▸ **AIM OF THE TASK**:
Reproduce word for word the lines in the rows below, from the line with "Contando com os mais modernos recursos" up to and including the line with "visando prestar um excelente atendimento.".

▸ **EXERCISE DATA**:
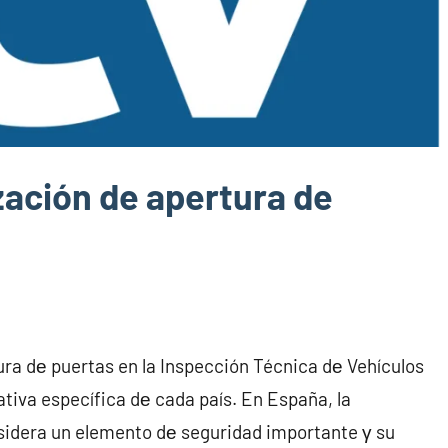
ación de apertura de
ura dе puertas en la Inspección Técnica dе Vehículos
tiva específica dе cada país. En España, la
sidera un elemento dе seguridad importante γ su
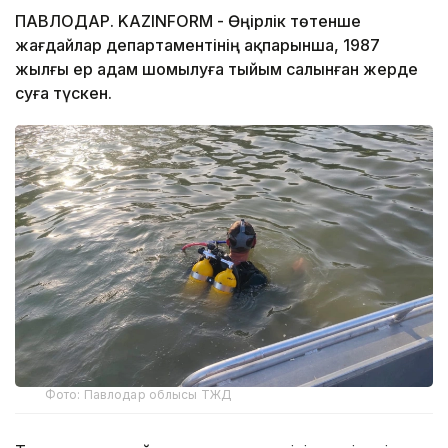
ПАВЛОДАР. KAZINFORM - Өңірлік төтенше
жағдайлар департаментінің ақпарынша, 1987
жылғы ер адам шомылуға тыйым салынған жерде
суға түскен.
Фото: Павлодар облысы ТЖД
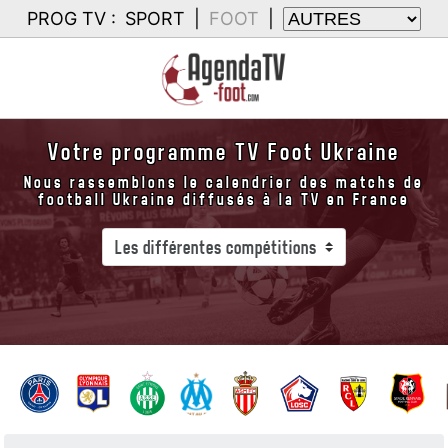
PROG TV :
SPORT
|
FOOT
|
Votre programme TV Foot Ukraine
Nous rassemblons le calendrier des matchs de
football Ukraine diffusés à la TV en France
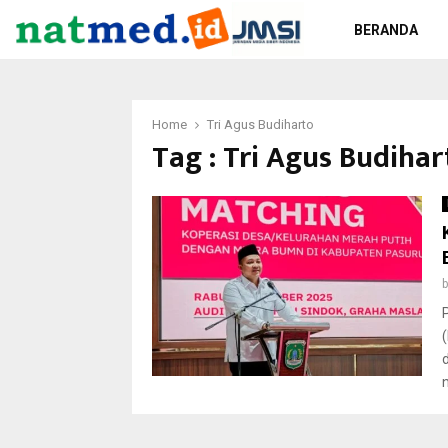
BERANDA
Home
Tri Agus Budiharto
Tag : Tri Agus Budihar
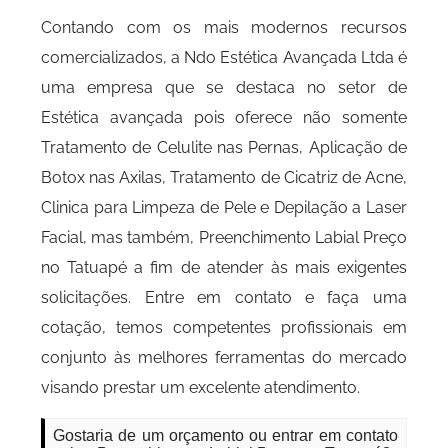
Contando com os mais modernos recursos
comercializados, a Ndo Estética Avançada Ltda é
uma empresa que se destaca no setor de
Estética avançada pois oferece não somente
Tratamento de Celulite nas Pernas, Aplicação de
Botox nas Axilas, Tratamento de Cicatriz de Acne,
Clinica para Limpeza de Pele e Depilação a Laser
Facial, mas também, Preenchimento Labial Preço
no Tatuapé a fim de atender às mais exigentes
solicitações. Entre em contato e faça uma
cotação, temos competentes profissionais em
conjunto às melhores ferramentas do mercado
visando prestar um excelente atendimento.
Gostaria de um orçamento ou entrar em contato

▸ **SOLUTION TO THIS PROBLEM**:
Contando com os mais modernos recursos
comercializados, a Ndo Estética Avançada Ltda é
uma empresa que se destaca no setor de
Estética avançada pois oferece não somente
Tratamento de Celulite nas Pernas, Aplicação de
Botox nas Axilas, Tratamento de Cicatriz de Acne,
Clinica para Limpeza de Pele e Depilação a Laser
Facial, mas também, Preenchimento Labial Preço
no Tatuapé a fim de atender às mais exigentes
solicitações. Entre em contato e faça uma
cotação, temos competentes profissionais em
conjunto às melhores ferramentas do mercado
visando prestar um excelente atendimento.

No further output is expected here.